**Extrait du texte:**
^^^^^^^^^^^^^^^^

C’est cette première expérience militante, les frustrations et les interrogations soulevées par l’exercice de la permanence juridique au sein du dispositif de contrôle frontalier, qui ont initié le projet de recherche ethnographique sur la zone d’attente. Celui-ci s’est inscrit dans un contexte de participation observante, marqué par des conditions concrètes d’investigation et une position sur le terrain, qui à leur tour génèrent un certain nombre de questions méthodologiques, conceptuelles et éthiques. Et d’abord celle-ci : étant

impliquée sur le terrain dans une mobilisation juridique face à certaines pratiques administratives, comment mon observation se trouve-t-elle affectée par cette fonction à la fois interne et externe au dispositif de contrôle, mais qui me situe comme l'un des acteurs de ce réseau institutionnel que je cherche à comprendre?

^^^^^^^^^^^^^^^^

**Données d'entrée:**
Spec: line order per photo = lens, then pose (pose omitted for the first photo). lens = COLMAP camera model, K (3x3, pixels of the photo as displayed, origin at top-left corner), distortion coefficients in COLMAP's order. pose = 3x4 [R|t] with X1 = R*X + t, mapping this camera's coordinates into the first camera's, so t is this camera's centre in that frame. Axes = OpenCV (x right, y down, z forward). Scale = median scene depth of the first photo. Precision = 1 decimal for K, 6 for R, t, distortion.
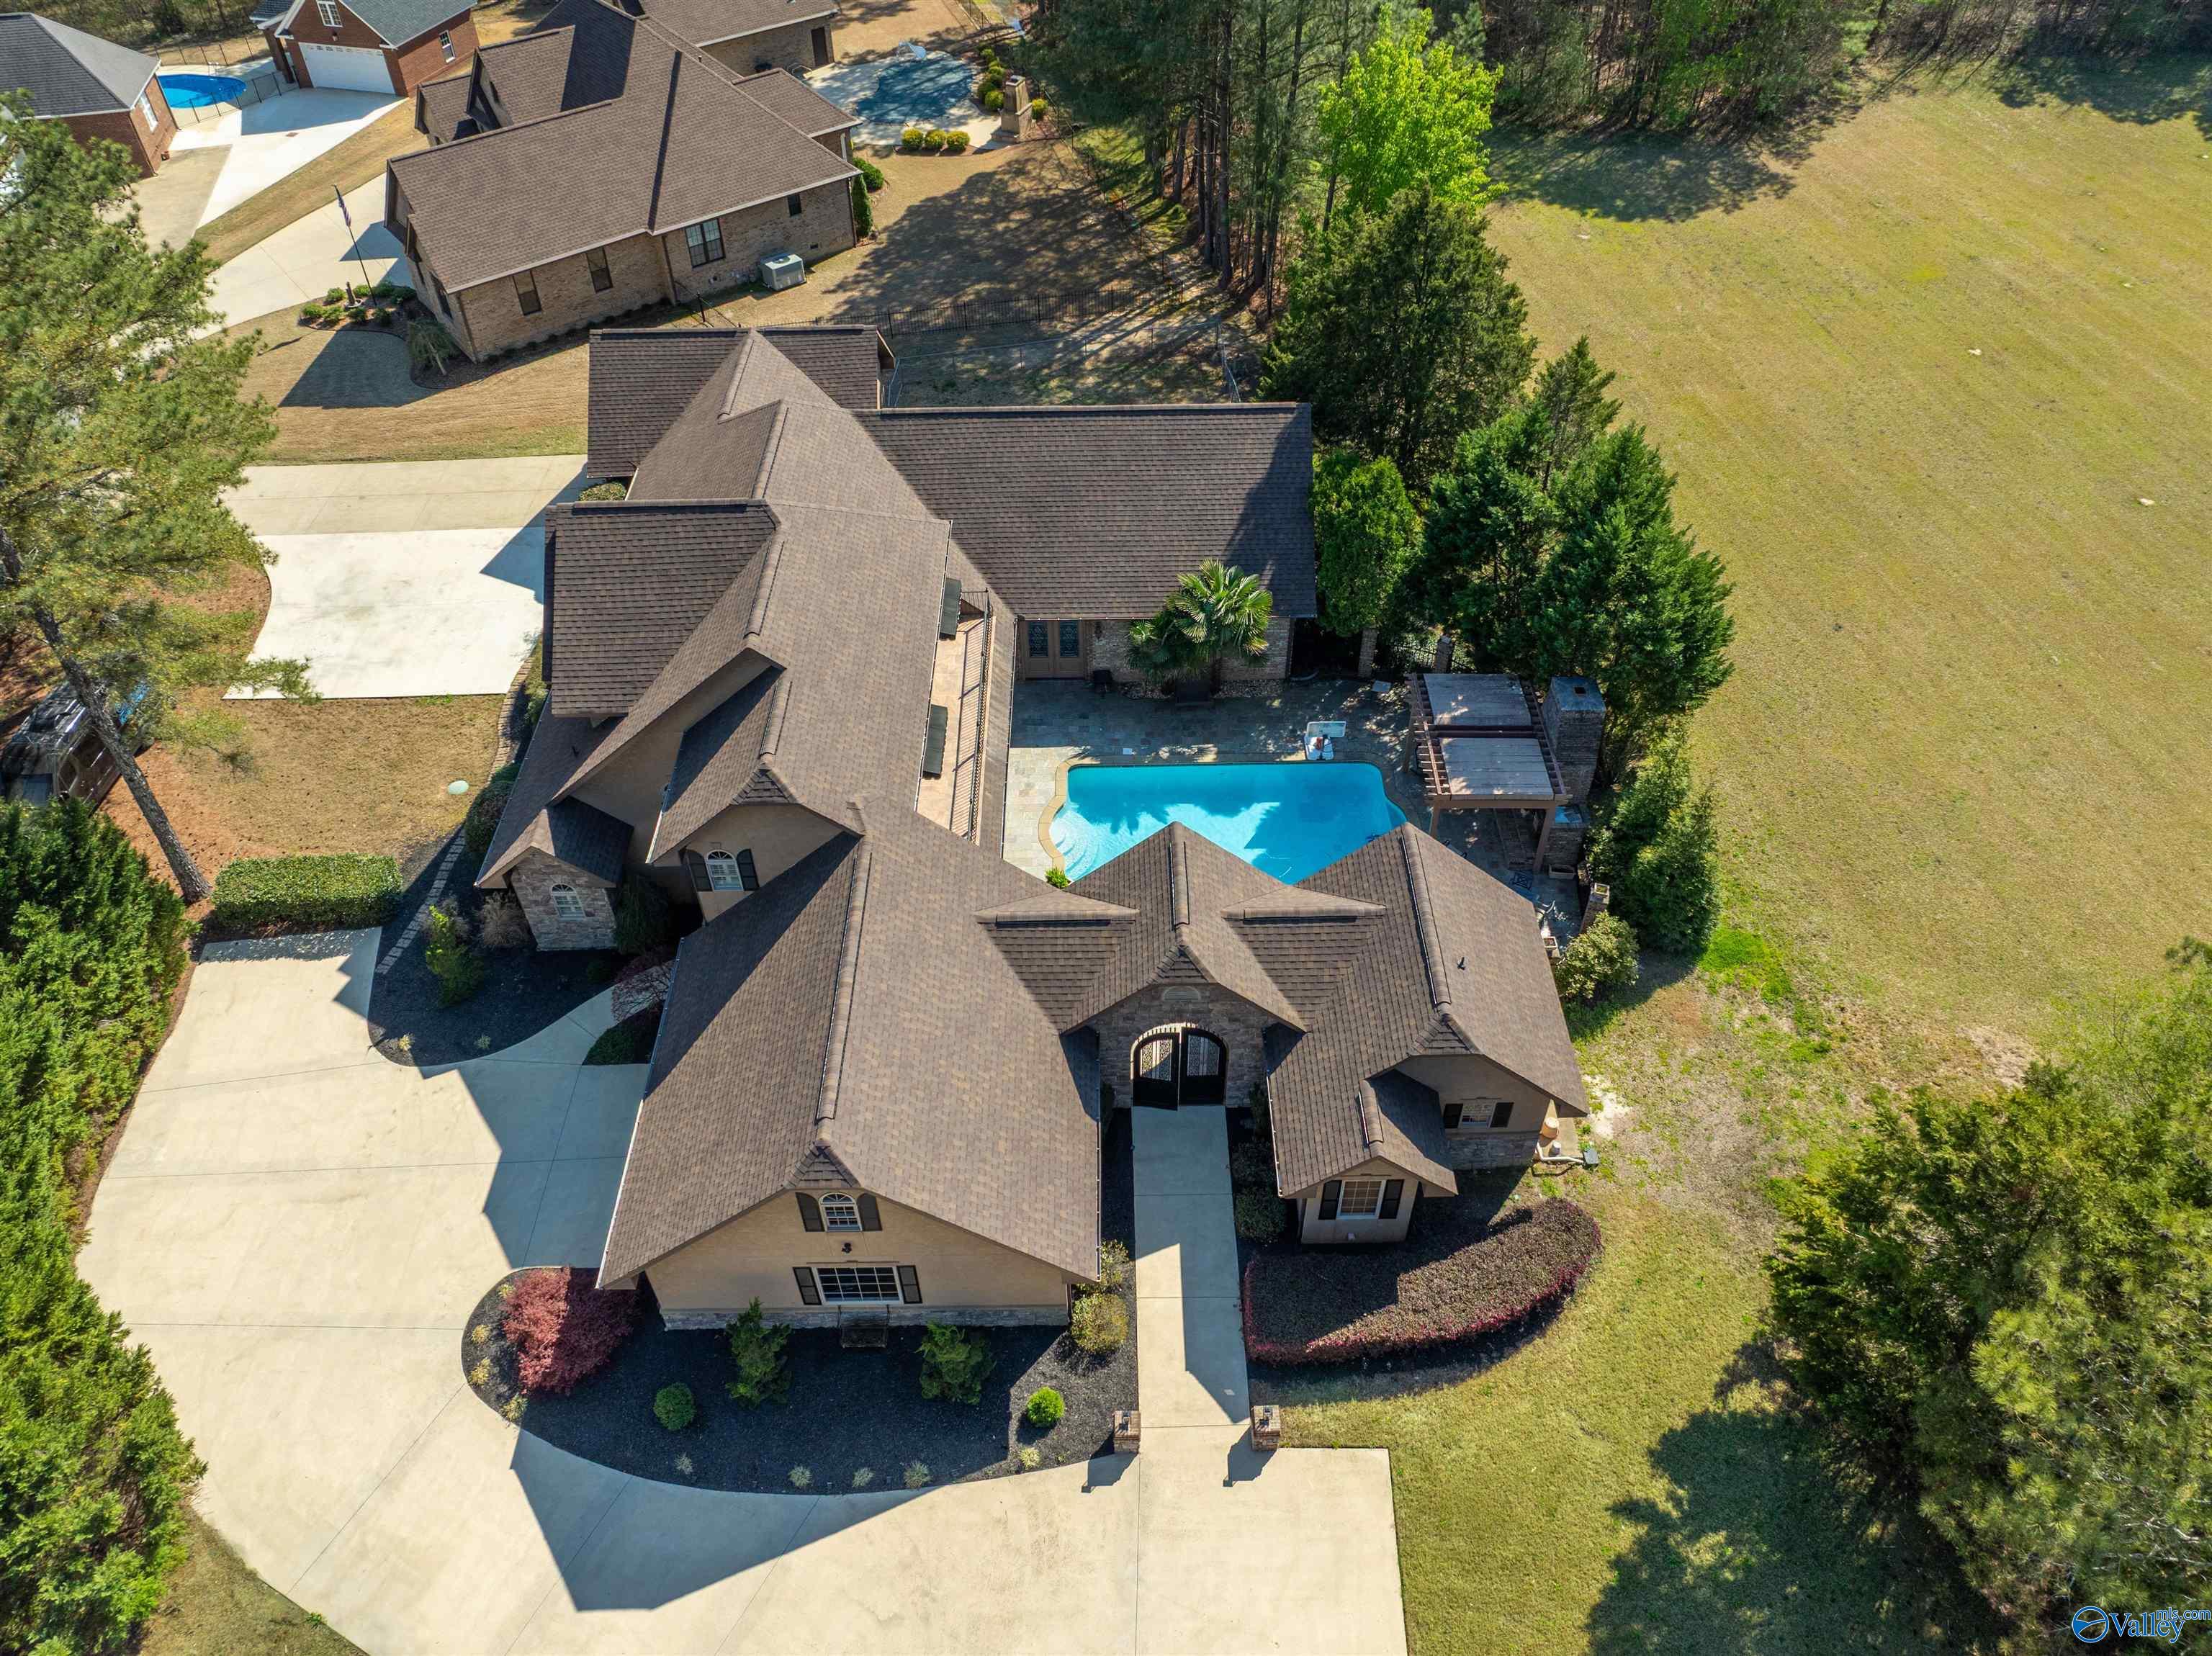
lens RADIAL K [[1557.5, 0, 1106.9], [0, 1557.5, 809.5], [0, 0, 1]] dist [-0.034445, 0.004992]
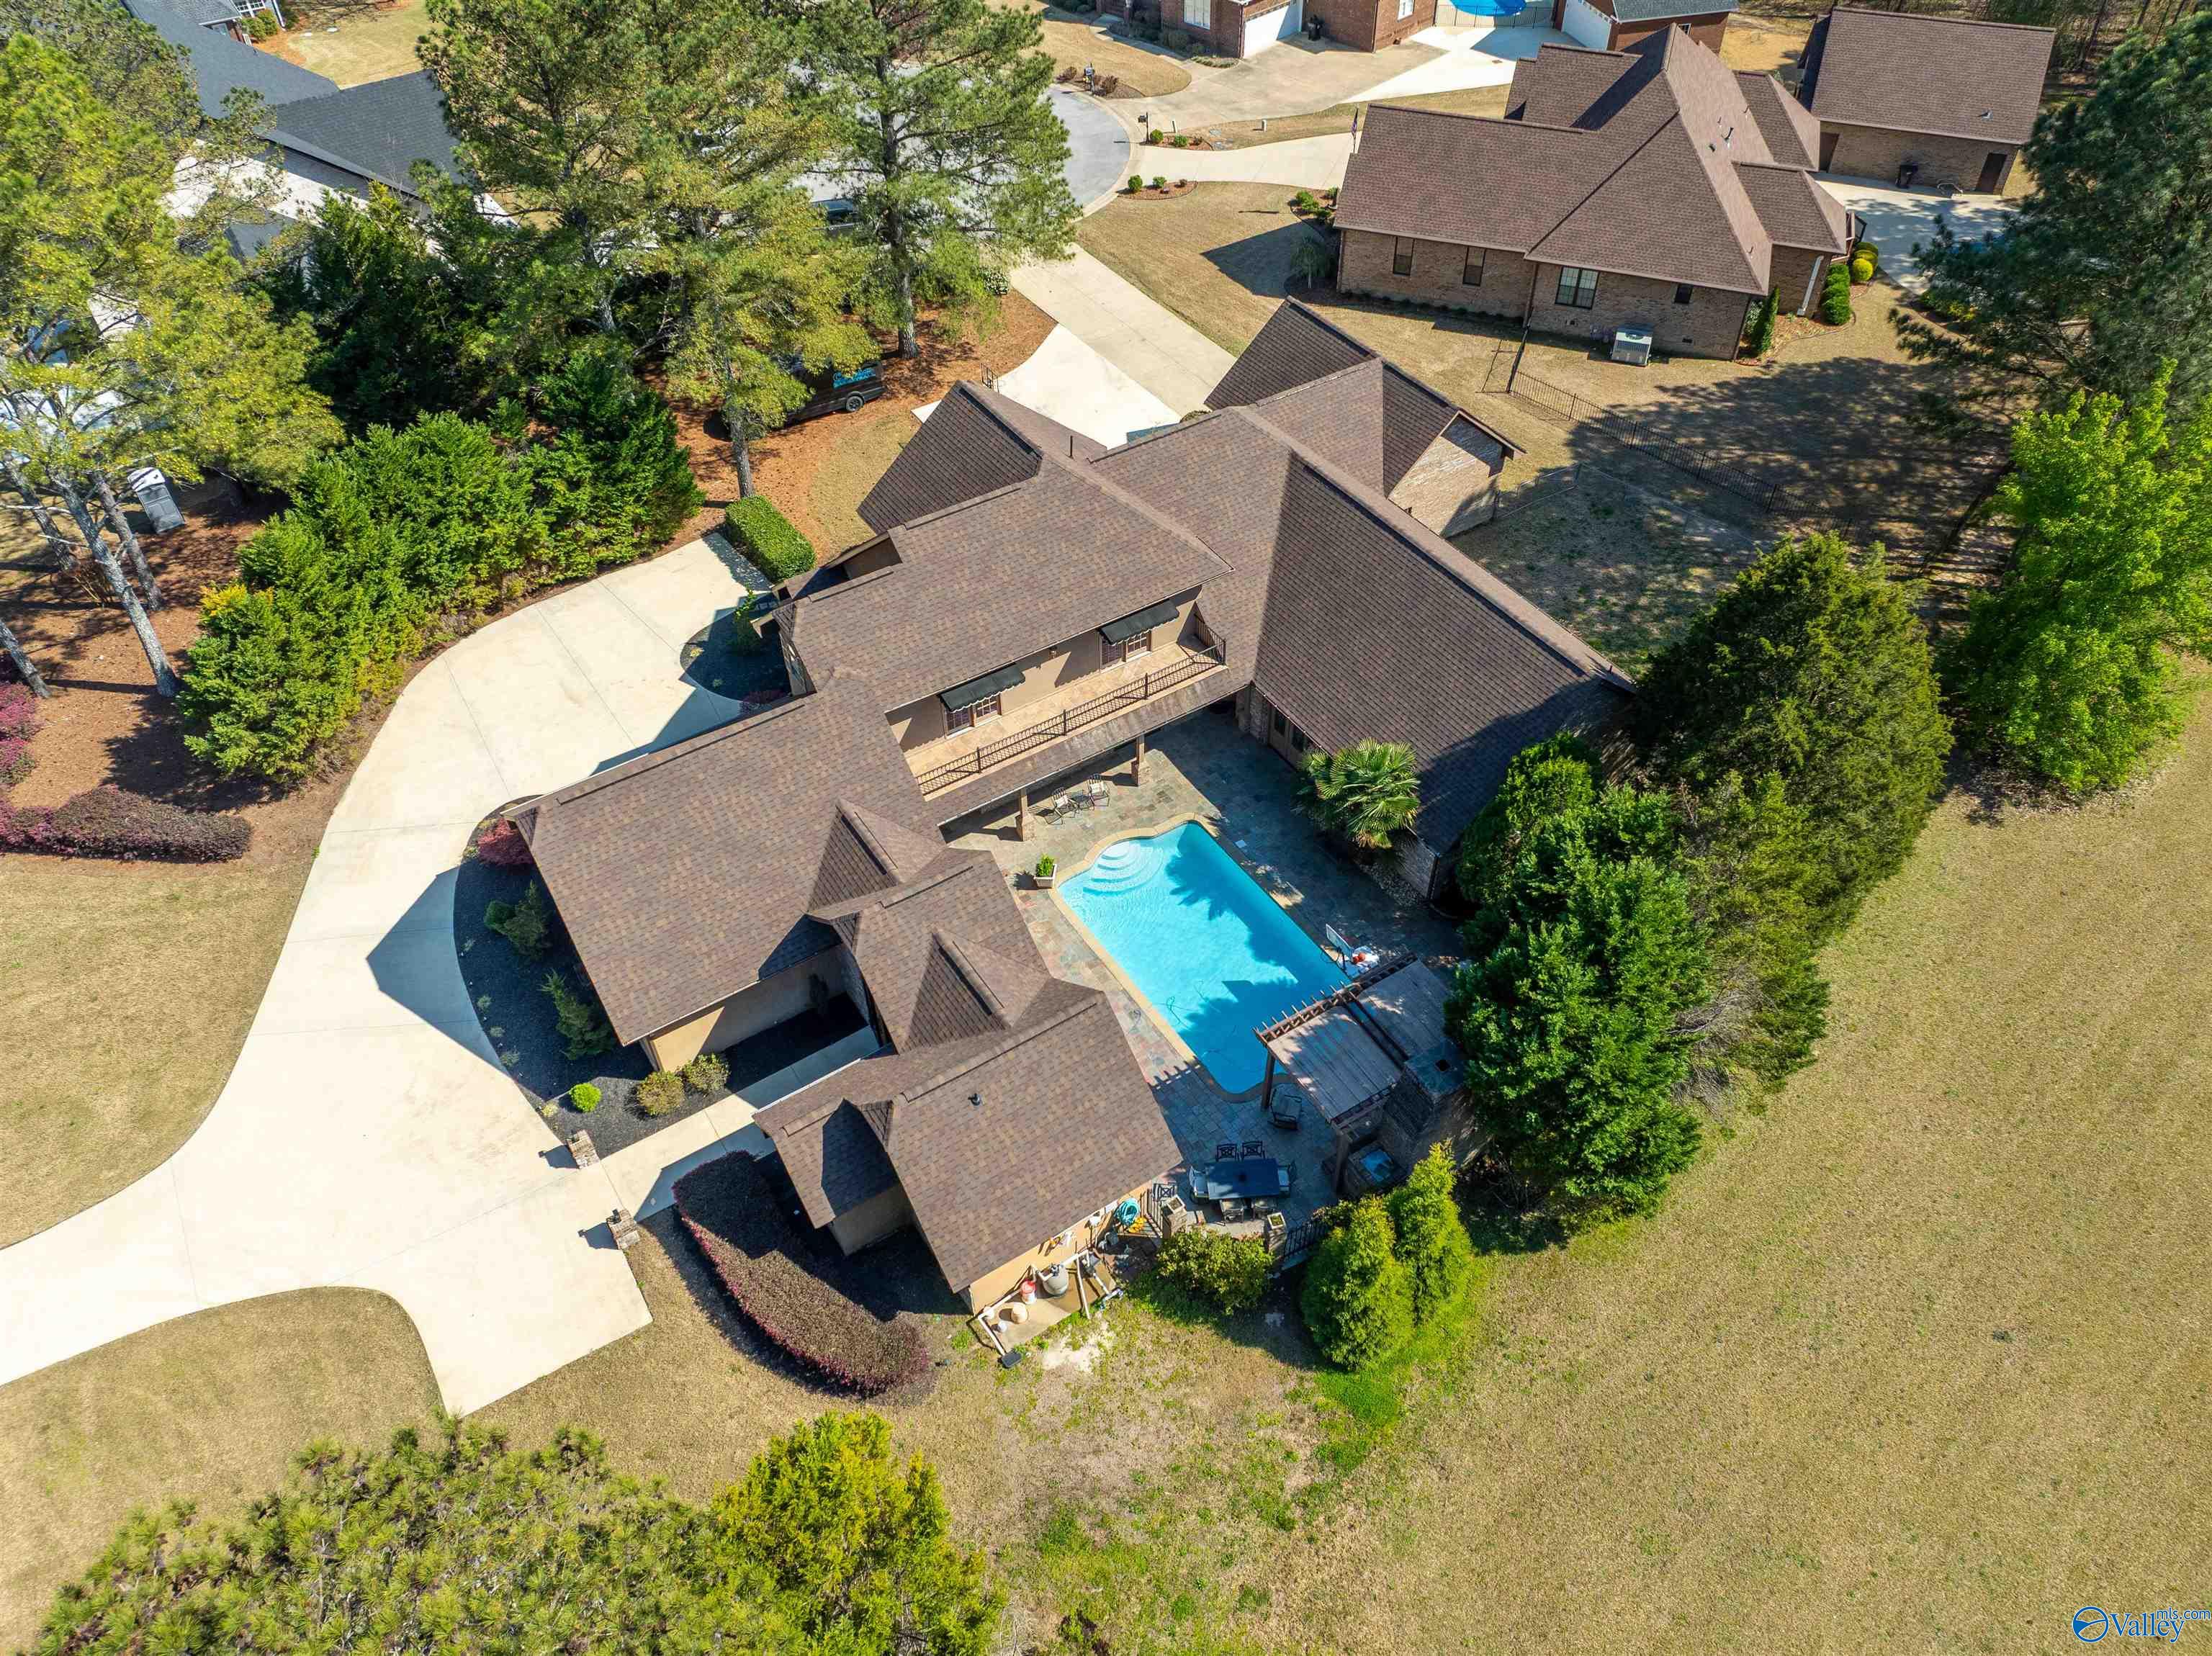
lens RADIAL K [[1557.5, 0, 1141.7], [0, 1557.5, 827.5], [0, 0, 1]] dist [-0.034445, 0.004992]
pose [[0.544590, 0.610799, -0.574757, 0.624630], [-0.584400, 0.767895, 0.262322, -0.308688], [0.601580, 0.193030, 0.775139, 0.164716]]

^^^^^^^^^^^^^^^^

**Consignes à suivre:**
(1) D'après l'extrait, quel projet cette première expérience militante a-t-elle lancé ?
(2) Veuillez recopier l'extrait sans rien changer, tout le passage de « impliquée sur le » jusqu'à « cherche à comprendre? ».
(3) Énumérez tous les types de questions que, selon l'extrait, génèrent les conditions d'investigation et la position sur le terrain.
Les lignes ne sont pas utiles ici.

**Réponses par tâche:**
(1) Un projet de recherche ethnographique sur la zone d'attente.

(2)
impliquée sur le terrain dans une mobilisation juridique face à certaines pratiques administratives, comment mon observation se trouve-t-elle affectée par cette fonction à la fois interne et externe au dispositif de contrôle, mais qui me situe comme l'un des acteurs de ce réseau institutionnel que je cherche à comprendre?

(3) méthodologiques, conceptuelles, éthiques